From colonial days to the Columbine tragedy, Scott Sandage explores how failure evolved from a business loss into a personality deficit, from a career setback to a gauge of our self-worth. From hundreds of private diaries, family letters, business records, and even early credit reports, Sandage reconstructs the dramas of real-life Willy Lomans. He unearths their confessions and denials, foolish hopes and lost faith, sticking places and changing times. Dreamers, suckers, and nobodies come to life in the major scenes of American history, like the Civil War and the approach of big business, showing how the national quest for success remade the individual ordeal of failure.

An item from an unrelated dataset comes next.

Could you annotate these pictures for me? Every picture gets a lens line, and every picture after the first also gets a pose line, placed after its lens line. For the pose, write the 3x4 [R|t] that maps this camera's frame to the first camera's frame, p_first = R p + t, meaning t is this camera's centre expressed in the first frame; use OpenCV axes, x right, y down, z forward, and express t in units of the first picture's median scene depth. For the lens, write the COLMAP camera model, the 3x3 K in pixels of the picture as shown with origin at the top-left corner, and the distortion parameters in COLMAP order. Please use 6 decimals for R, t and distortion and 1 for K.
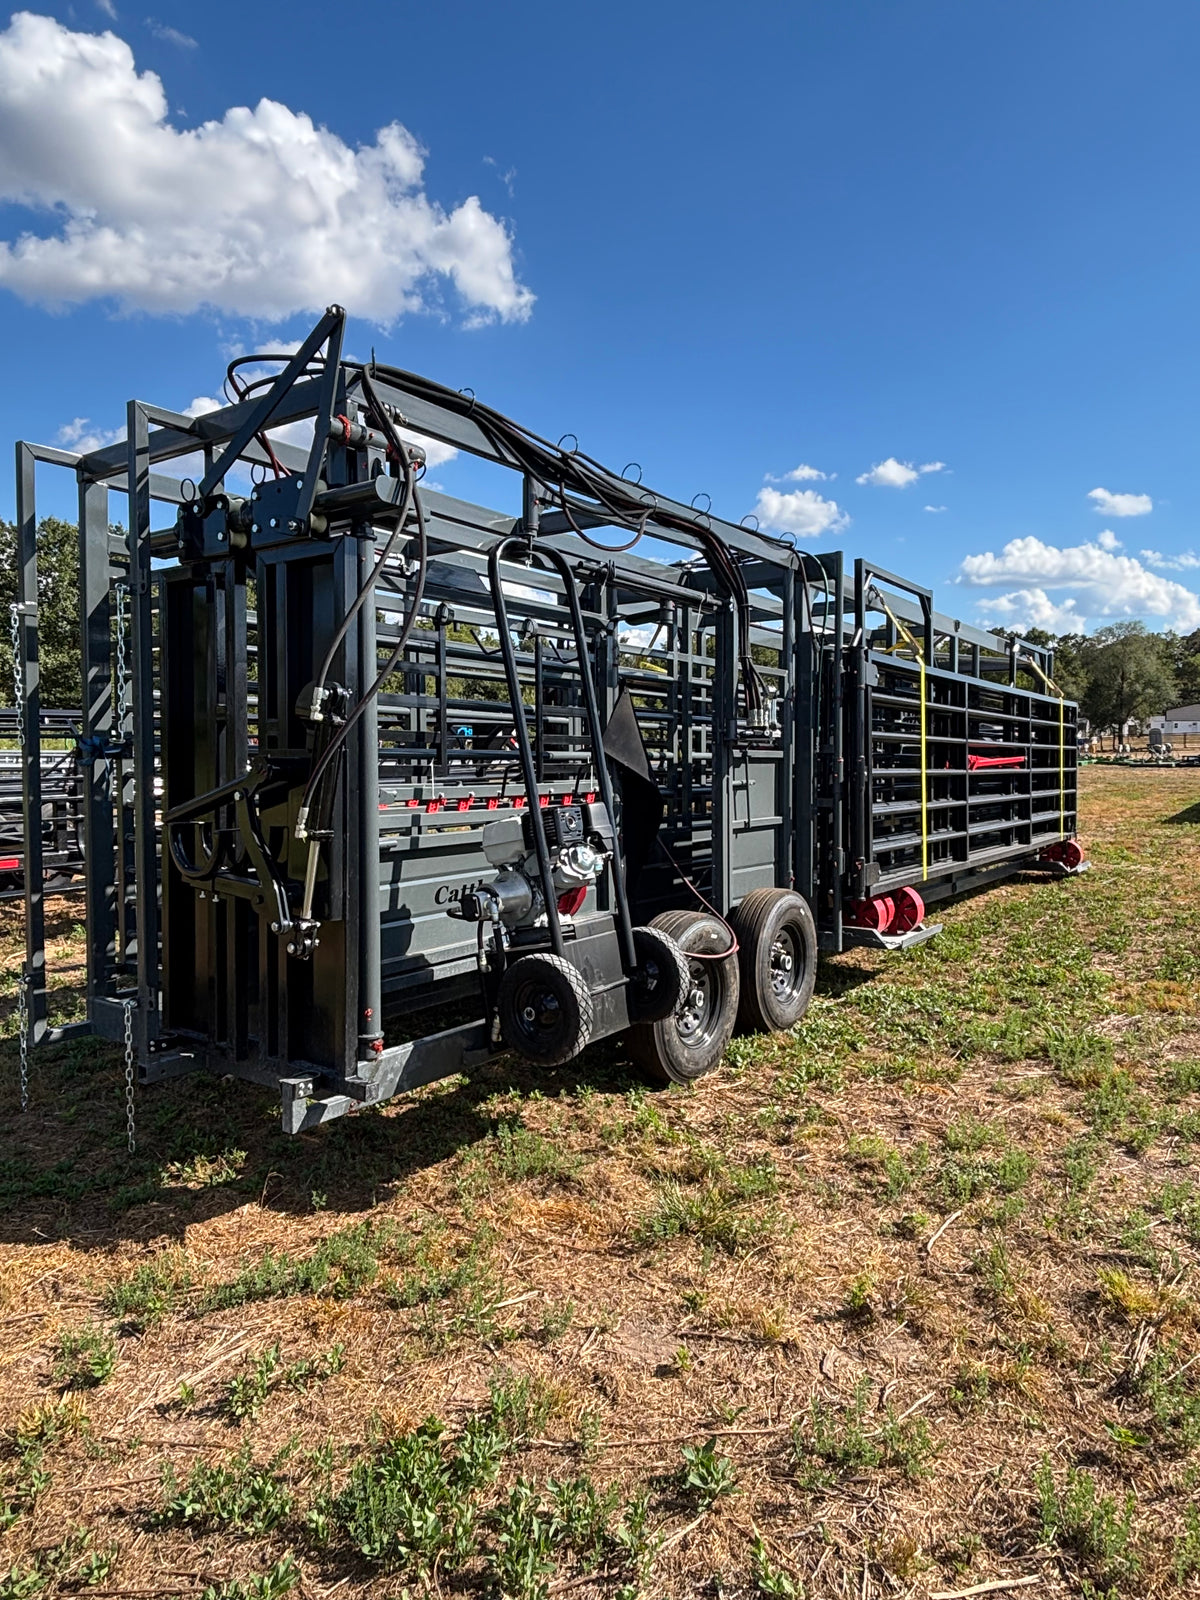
lens RADIAL K [[1082.0, 0, 600.0], [0, 1082.0, 800.0], [0, 0, 1]] dist [0.035324, -0.045158]
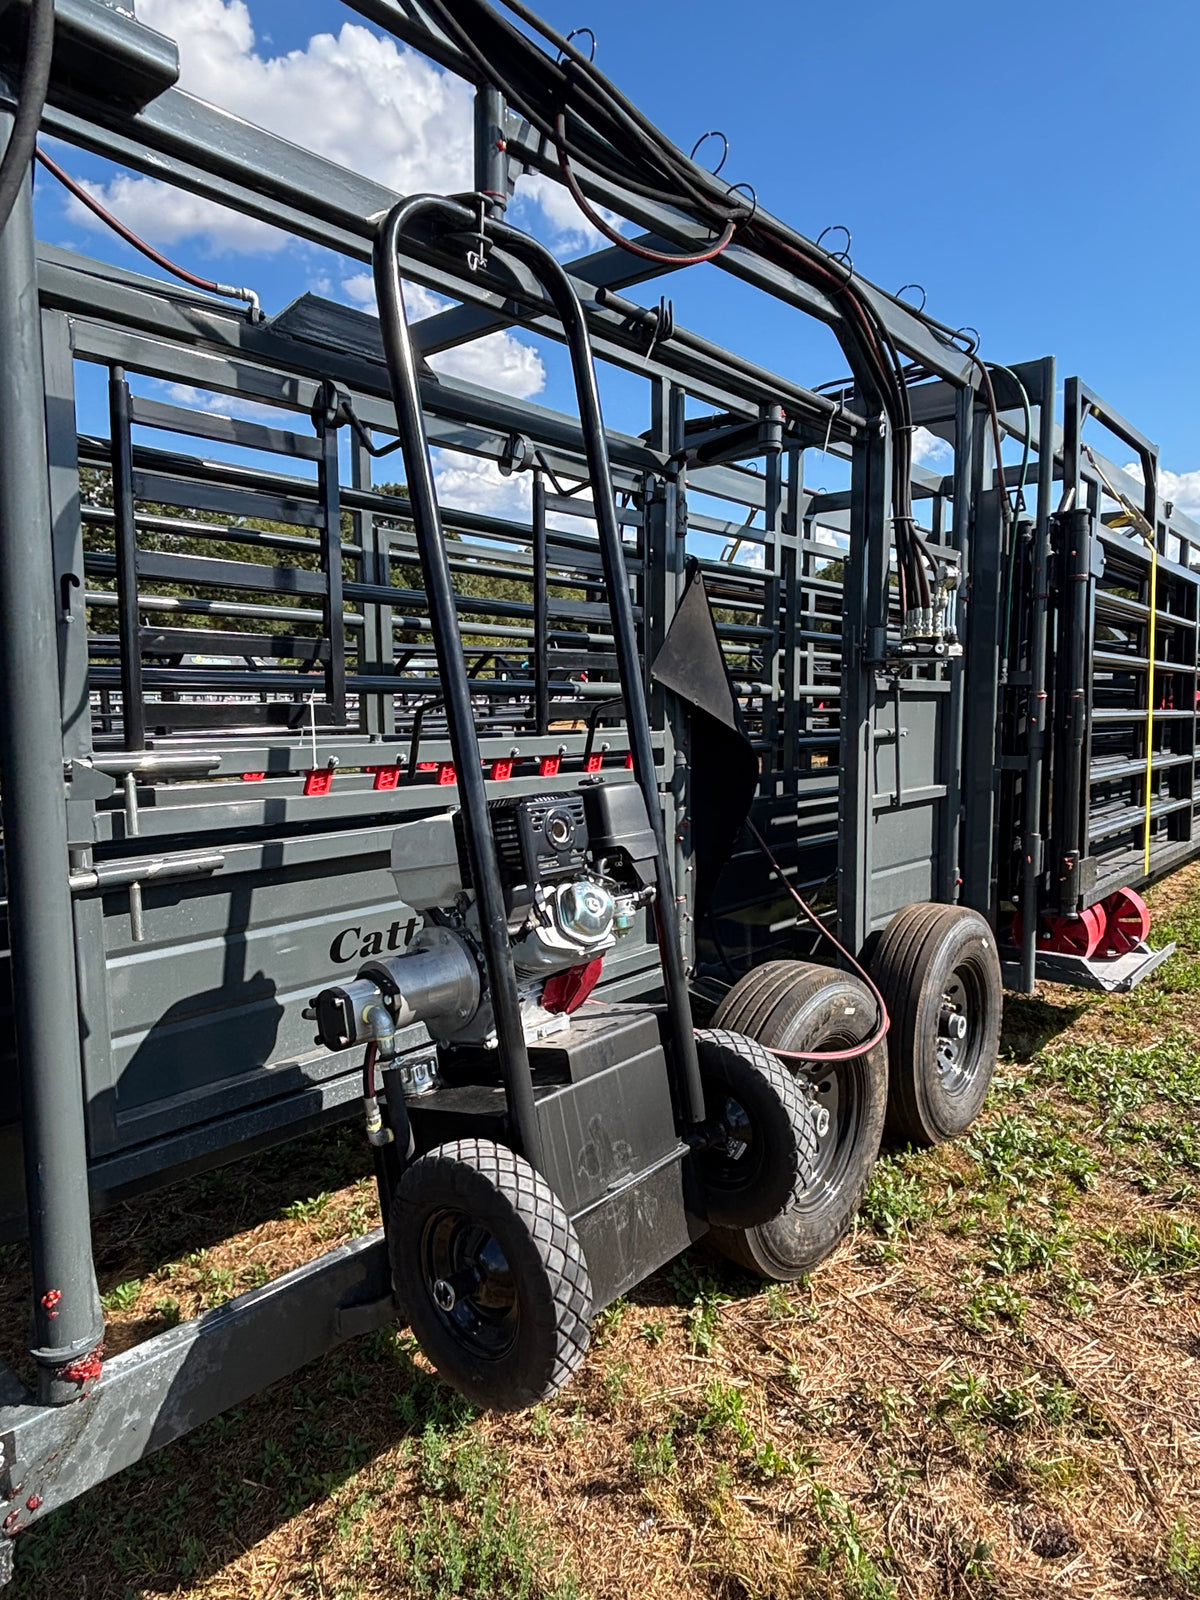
lens RADIAL K [[1082.0, 0, 600.0], [0, 1082.0, 800.0], [0, 0, 1]] dist [0.035324, -0.045158]
pose [[0.996842, 0.008271, -0.078976, 0.018519], [-0.003765, 0.998365, 0.057037, -0.013032], [0.079319, -0.056559, 0.995243, 0.398879]]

Born Losers is a pioneering work of American cultural history, which connects everyday attitudes and anxieties about failure to lofty ideals of individualism and salesmanship of self. Sandage’s storytelling will resonate with all of us as it brings to life forgotten men and women who wrestled with The Loser--the label and the experience--in the days when American capitalism was building a nation of winners.
PUBLISHERS WEEKLY
It's a most familiar refrain of American life: work hard and prosper. That the dream of triumphant prosperity so consistently and perplexingly eludes so many, despite heroic effort and toil, is, alas, also familiar. Hardly surprising, argues Carnegie Mellon historian Sandage: it turns out that Americans are much less Andrew Carnegie and more Willy Loman. Why? In the early days of the republic, Protestant predestination and the uniquely democratic promise of reward based on a meritocracy of effort and talent unleashed the dynamic but often unfocused energies of untold numbers of self-styled frontier entrepreneurs. By the 19th century, the myth of the self-made man had become a test of identity and self-worth. A few succeeded beyond their wildest expectations but, says Sandage, most Americans faced unexpected and heartbreaking ruin. Sandage has done an admirable job of culling diaries and letters to tell their stories. Most compelling are the "begging letters" written by women to outstanding capitalists on behalf of their ruined husbands. Regrettably, these individual snapshots fail to cohere into a fully comprehensive portrait of the personal and social psychology of failure. That failure diminished a man is hardly revelatory, nor does it constitute the level of specific historical analysis one expects. 30 b&w photos; 30 b&w illus.